$a\\$ - edge length at the base of the pyramid.
$b\\$ - length of the side edges of the pyramid.
$V\\$ = $const\\$.
I minimize: $3a+3b->min\\$
$V=\frac{1}{3}Sh\\$
$h=\sqrt{b^2-\frac{1}{3}a^2}\\$
$S=\frac{\sqrt{3}}{4}a^2\\$
$V=\frac{1}{3}*\frac{\sqrt{3}}{4}a^2*\sqrt{b^2-\frac{1}{3}a^2}\\$ - from here I expressed the parameter $b\\$ and substituted in $3a+3b->min\\$
$b=\sqrt\frac{V^2+\frac{3a^6}{432}}{\frac{3a^4}{144}}\\$
After substitution, I found the derivative and equated it to zero, but the derivative was too complex, it seems to me that I am doing something wrong.

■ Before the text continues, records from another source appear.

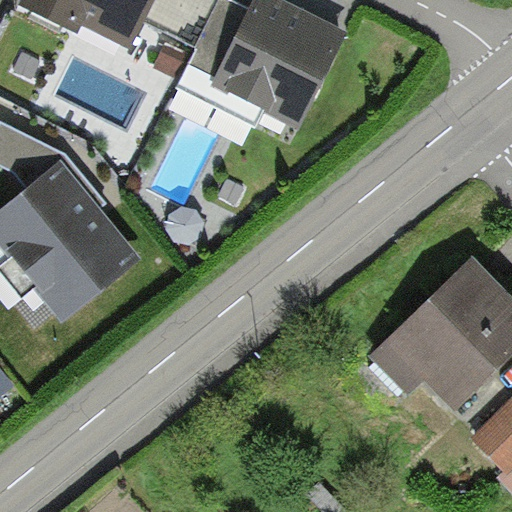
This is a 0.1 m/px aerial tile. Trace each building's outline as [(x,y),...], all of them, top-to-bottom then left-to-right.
[(22,0),(19,7),(76,33),(82,27),(130,51),(145,21),(199,48),(221,0),(22,0)] [(322,19),(281,0),(253,0),(248,11),(225,0),(221,0),(199,48),(179,88),(254,123),(262,107),(301,125),(346,30),(322,19)] [(30,192),(0,215),(0,248),(10,261),(0,267),(0,271),(22,300),(35,290),(63,326),(141,262),(111,226),(100,211),(106,206),(64,154),(3,124),(0,130),(0,165),(16,173),(30,192)] [(511,298),(473,258),(370,358),(408,396),(426,379),(456,410),(511,355),(511,298)] [(511,399),(472,436),(505,472),(500,477),(511,490),(511,399)]
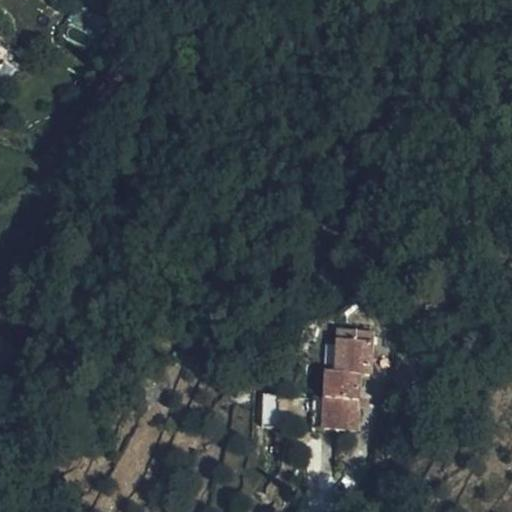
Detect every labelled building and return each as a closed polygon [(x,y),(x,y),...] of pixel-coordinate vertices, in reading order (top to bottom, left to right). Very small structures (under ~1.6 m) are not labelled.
[(0,0),(0,42),(11,28),(0,19),(0,7),(4,3),(0,0)] [(0,42),(0,47),(14,30),(11,28),(0,42)] [(383,330),(348,329),(346,372),(338,372),(337,396),(325,396),(323,429),(369,431),(371,374),(380,374),(383,330)] [(29,344),(18,331),(10,338),(21,350),(29,344)] [(0,386),(38,356),(29,344),(21,350),(10,338),(0,346),(0,386)] [(174,375),(159,370),(153,387),(167,392),(174,375)]
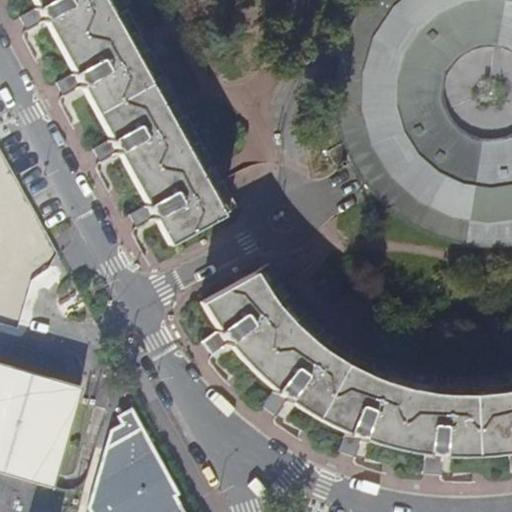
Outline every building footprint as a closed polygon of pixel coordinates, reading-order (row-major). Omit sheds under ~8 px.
[(33,0),(35,3),(42,17),(52,34),(70,68),(78,82),(107,134),(115,149),(143,201),(151,214),(165,240),(220,210),(204,182),(200,175),(197,168),(172,122),(168,115),(165,108),(162,102),(132,49),(129,43),(125,37),(104,0),(33,0)] [(124,0),(104,0),(125,37),(140,27),(124,0)] [(342,137),(328,147),(336,163),(350,158),(353,164),(362,178),(377,196),(385,205),(399,215),(416,226),(431,233),(453,241),(471,244),(484,245),(496,245),(511,242),(511,0),(363,0),(358,10),(353,16),(347,28),(342,41),(339,53),(335,77),(335,89),(335,104),(337,116),(342,137)] [(42,17),(35,3),(20,13),(27,26),(42,17)] [(162,102),(177,95),(147,40),(132,49),(162,102)] [(78,82),(70,68),(56,78),(62,91),(78,82)] [(212,159),(183,106),(168,115),(172,122),(197,168),(212,159)] [(99,158),(115,149),(107,134),(92,144),(99,158)] [(204,182),(220,210),(235,202),(220,173),(204,182)] [(135,223),(151,214),(143,201),(129,210),(135,223)] [(267,258),(253,265),(267,287),(280,278),(267,258)] [(253,265),(248,268),(200,299),(206,311),(217,327),(228,340),(238,352),(250,365),(273,384),(275,386),(288,396),(306,408),(327,419),(347,428),(361,434),(365,435),(380,439),(403,444),(423,447),(429,448),(446,449),(466,449),(492,447),(510,444),(511,443),(511,378),(511,379),(506,380),(500,381),(480,384),(462,386),(449,385),(443,385),(436,384),(408,381),(384,373),(378,371),(372,369),(362,365),(349,359),(326,345),(320,341),(313,335),(296,320),(283,308),(276,299),(271,293),(267,287),(253,265)] [(288,289),(276,299),(283,308),(296,320),(313,335),(323,323),(313,316),(296,298),(288,289)] [(228,340),(217,327),(202,338),(211,352),(228,340)] [(372,369),(379,355),(365,350),(344,338),(335,332),(326,345),(349,359),(362,365),(372,369)] [(51,481),(79,381),(0,359),(0,511),(21,511),(33,476),(51,481)] [(436,384),(437,369),(423,368),(403,363),(389,359),(384,373),(408,381),(436,384)] [(500,381),(496,367),(483,369),(464,370),(449,370),(449,385),(462,386),(480,384),(500,381)] [(288,396),(275,386),(263,402),(277,412),(288,396)] [(190,511),(132,402),(107,415),(83,507),(85,511),(190,511)] [(354,451),(361,434),(347,428),(339,445),(354,451)] [(445,468),(446,449),(429,448),(428,466),(445,468)]
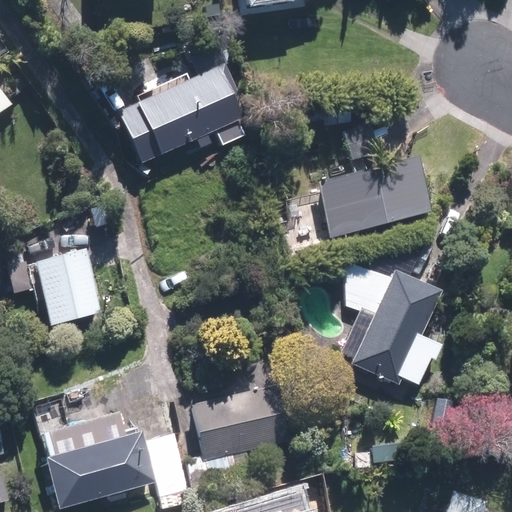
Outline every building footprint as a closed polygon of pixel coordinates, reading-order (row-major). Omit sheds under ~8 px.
[(230,39),(223,35),(189,51),(200,74),(121,110),(153,178),(172,170),(163,153),(245,115),(221,65),(239,57),(230,39)] [(0,112),(13,103),(0,85),(0,112)] [(352,160),(381,153),(373,123),(344,130),(352,160)] [(434,208),(419,154),(319,180),(334,235),(434,208)] [(106,205),(90,210),(95,227),(111,222),(106,205)] [(88,248),(38,260),(54,325),(103,313),(88,248)] [(28,260),(8,265),(15,293),(35,288),(28,260)] [(443,290),(397,268),(393,276),(346,263),(345,304),(376,312),(352,362),(399,384),(403,375),(419,383),(431,357),(436,359),(444,342),(423,332),(443,290)] [(187,458),(194,488),(251,476),(245,451),(289,441),(277,385),(191,404),(202,455),(187,458)] [(46,455),(60,507),(156,481),(141,429),(127,433),(120,408),(44,429),(51,454),(46,455)] [(0,502),(10,500),(2,473),(0,473),(0,502)] [(313,511),(307,488),(235,509),(235,511),(313,511)] [(483,511),(487,500),(453,490),(446,511),(483,511)]
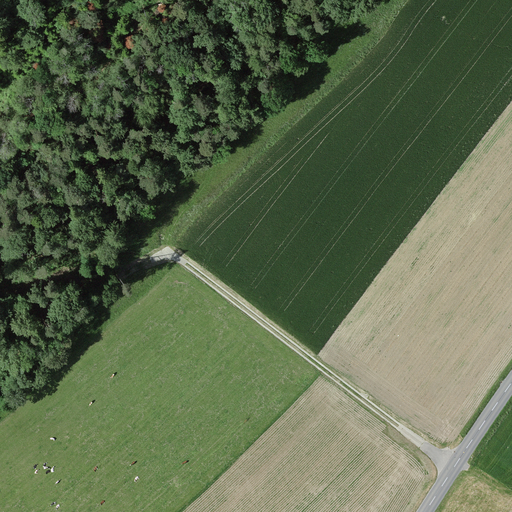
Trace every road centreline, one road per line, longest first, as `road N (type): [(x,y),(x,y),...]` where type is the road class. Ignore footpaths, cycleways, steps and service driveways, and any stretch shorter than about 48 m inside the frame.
road 1 (track): [(336,0),(267,39),(125,142),(33,229),(27,246),(36,264),(84,270),(95,276),(96,289),(0,357)]
road 2 (track): [(95,276),(172,251),(457,468)]
road 3 (tertiary): [(511,384),(429,511)]
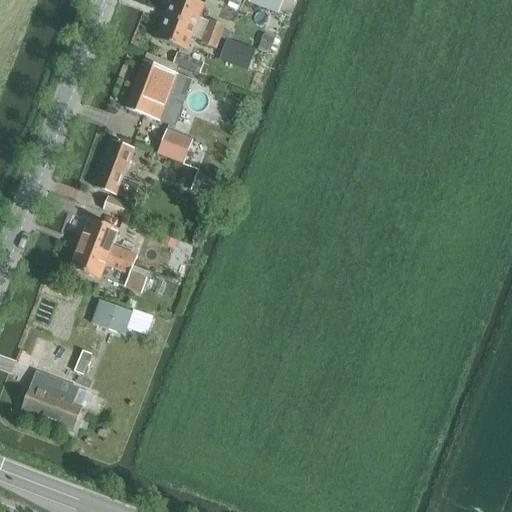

Derivative: $3+\frac{a^6-288V^2}{a^5*\sqrt{\frac{48V^2}{a^4}+\frac{a^2}{3}}}=0\\$
How to express $a\\$ from here?
As brought up in the comments, we have that
$$ b=\sqrt{\frac{144{V^2}}{3a^4}+\frac{1}{3}a^2}. $$
You wish to minimize the function
$$ f(a)=a+\sqrt{\frac{144{V^2}}{3a^4}+\frac{1}{3}a^2} $$
by equating the derivative to zero (note that I dropped the scaling multiplication by $3$, since it does not affect the minimizer). Introducing the notation $k=144V^2/3$ and $m=1/3$, the derivative of $f$ is
$$ f'(a)=1-\frac{\big(\frac{2k}{a^5}-ma\big)}{\sqrt{\frac{k}{a^4}+ma^2}} $$
Equate this to zero, and get
$$ \sqrt{\frac{k}{a^4}+ma^2}=\frac{2k}{a^5}-ma $$
Multiply both sides by $a^5$:
$$ \sqrt{ka^6+ma^{12}}=2k-ma^6. $$
Introduce the notation $x\equiv{a^6}$, and this becomes
$$ \sqrt{mx^2+kx}=2k-mx. $$
Square both sides (at this point we need to be careful about choosing the right signs):
$$ m(1-m)x^2+k(1+4m)x-4k^2=0. $$
Solve with the quadratic formula (choose the proper sign), and substitute $x=a^6$ to get the final answer.